Oireachtas Joint and Select Committees

Tuesday, 1 April 2014

Joint Oireachtas Committee on Jobs, Enterprise and Innovation

Role and Functions: Personal Injuries Assessment Board

2:10 pm

Ms Patricia Byron:

On the rationale for not proceeding down the non-adversarial route for medical negligence, there seems to be ongoing confusion about cause and effect. The effect can be quite a complex injury but that is for the medical people, not the lawyers, to determine. We would make an award when the medical reports were submitted, if we were handling that. Finding the cause is akin to investigating in a shop, an office or any other very determined environment. We also deal with public liability claims and if there is a hole in the street we have to establish whether, for example, Eircom, ESB or Bord Gáis opened it up. Those claims go through our board.

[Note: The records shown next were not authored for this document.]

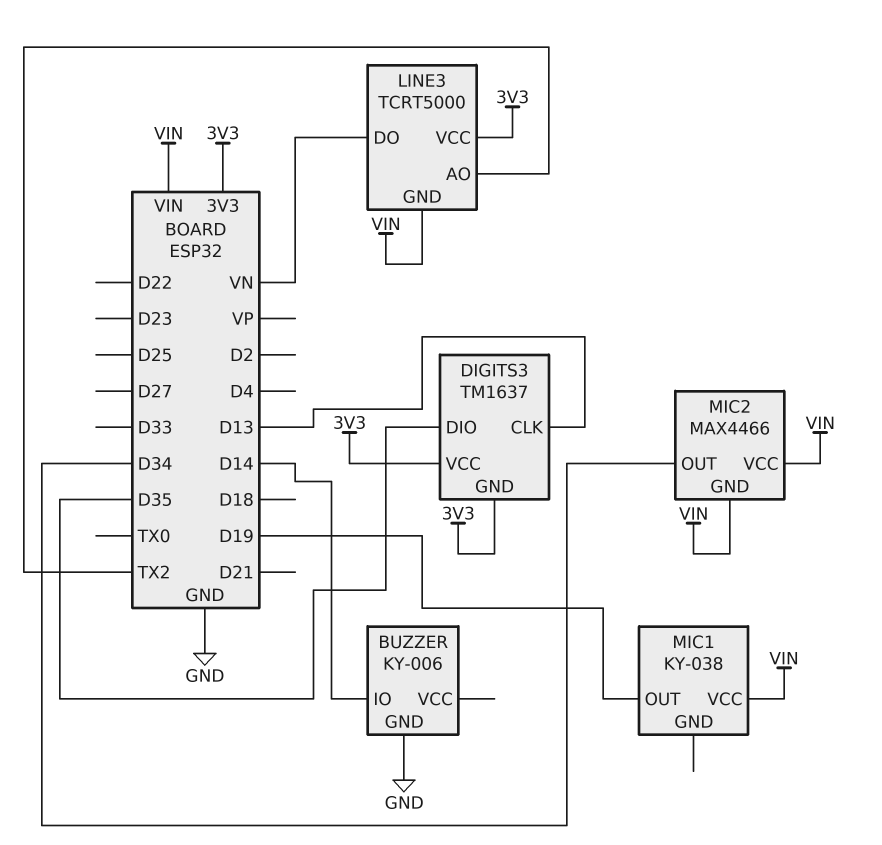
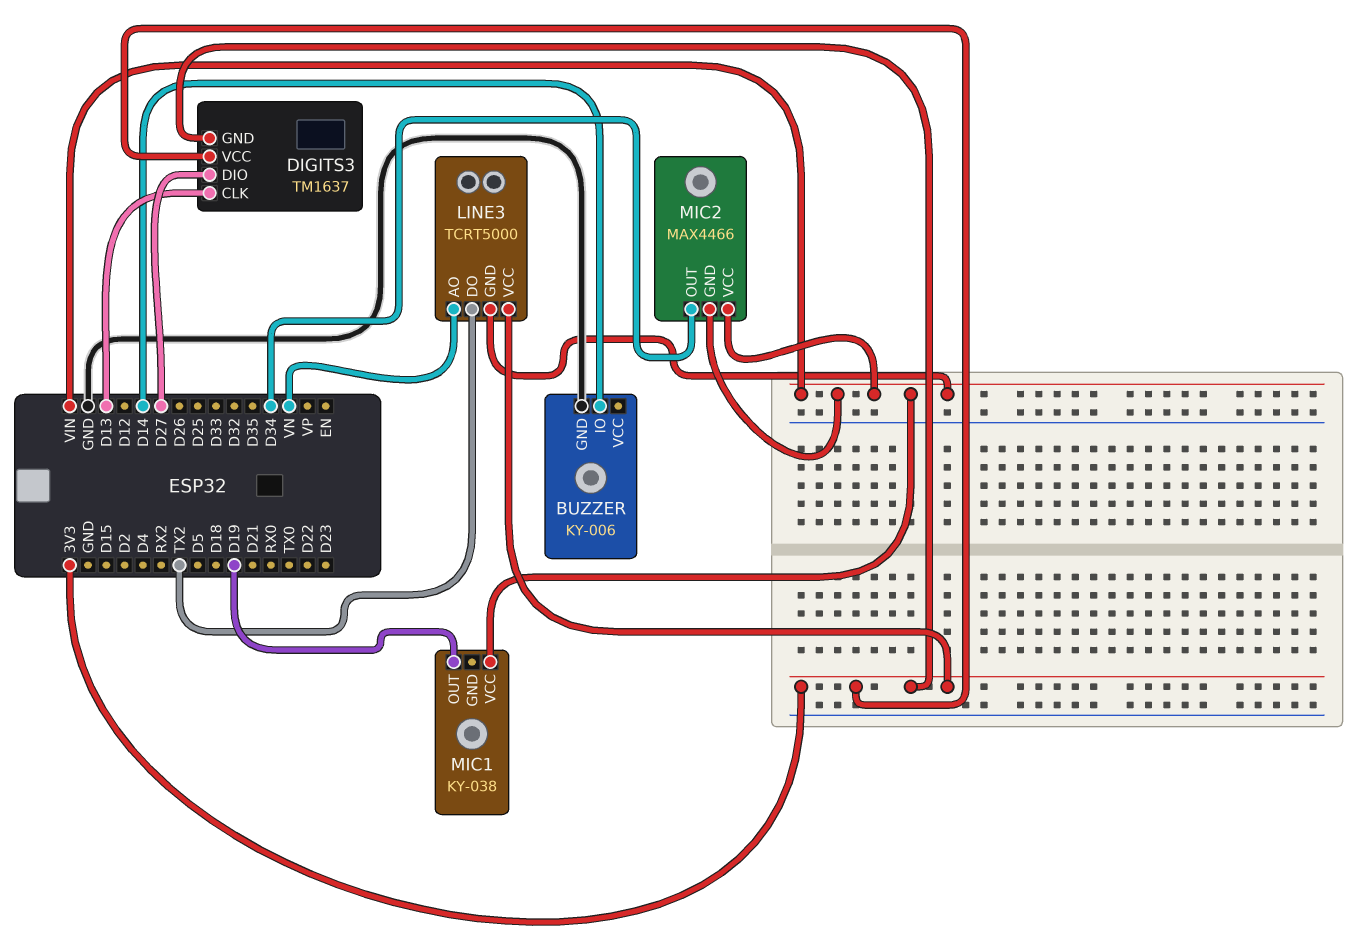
DIGITS3 pin DIO: D35 -> D27
LINE3 pin AO: TX2 -> VN
LINE3 pin DO: VN -> TX2

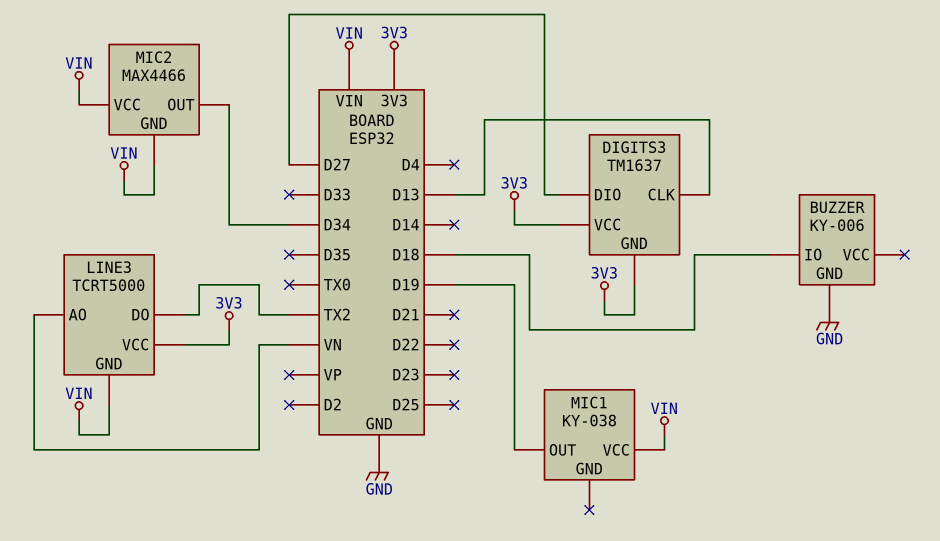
BUZZER pin IO: D14 -> D18

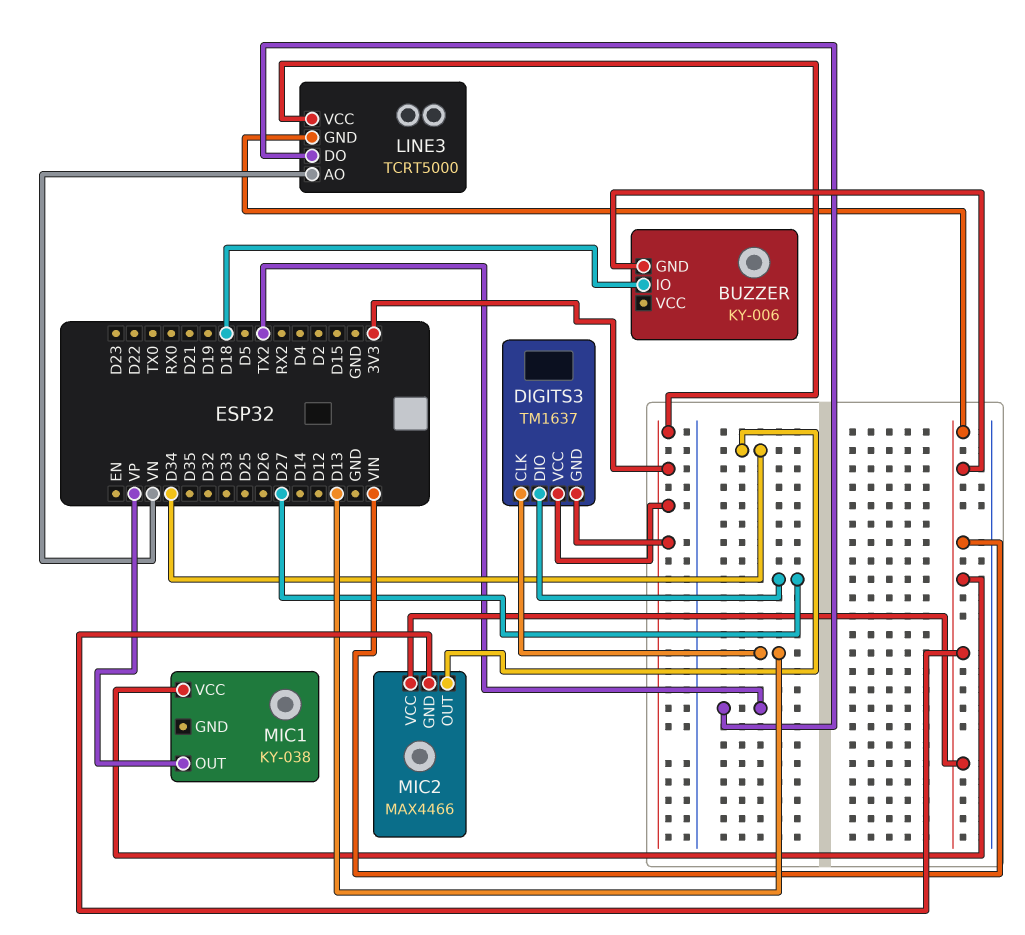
BUZZER pin GND: GND -> VIN
MIC1 pin OUT: D19 -> VP

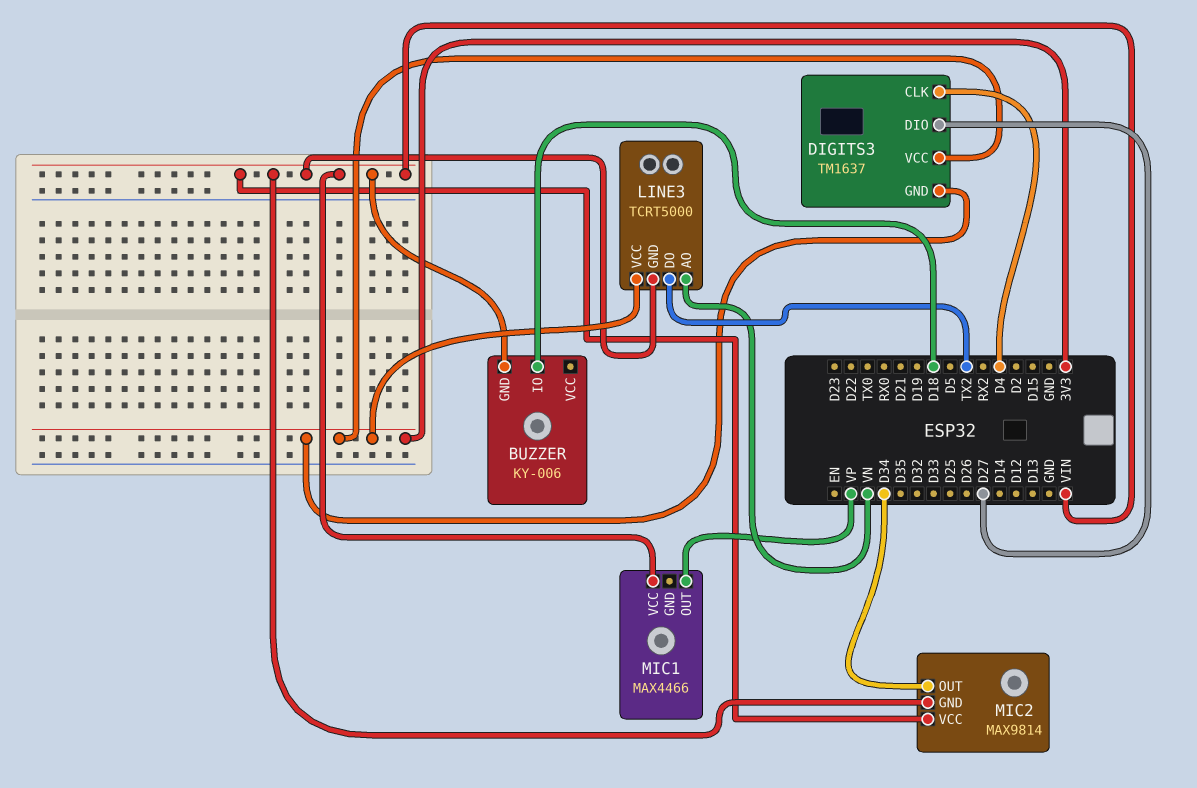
DIGITS3 pin CLK: D13 -> D4
MIC1: KY-038 -> MAX4466
MIC2: MAX4466 -> MAX9814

If one is in a hospital environment these people are in the hospital’s employment, and it has health and safety obligations to report and record. It is more a question of duty of candour where the culture does not position people to say they were in theatre and used the wrong implement or that there was a lack of oxygen for five seconds. The outcome of that cause can be very complex but that is for a medical person to determine and it is for us to put the figure on it. Cases where there is dispute over whether it was the implement used, the skill of the technician, the surgeon, the nurse or whoever, can be released to the courts, as now similar cases in respect of motor, public place and workplace claims are released.

At the moment the State uses its insurance company, the State Claims Agency, under motor, public place and workplace claims to go to litigation for contest cases, those it feels it can and should defend. For other cases, where it has identified itself as being in the circle, it uses the PIAB. Why would it not use that system for medical claims, especially when it has reserves of €600 million?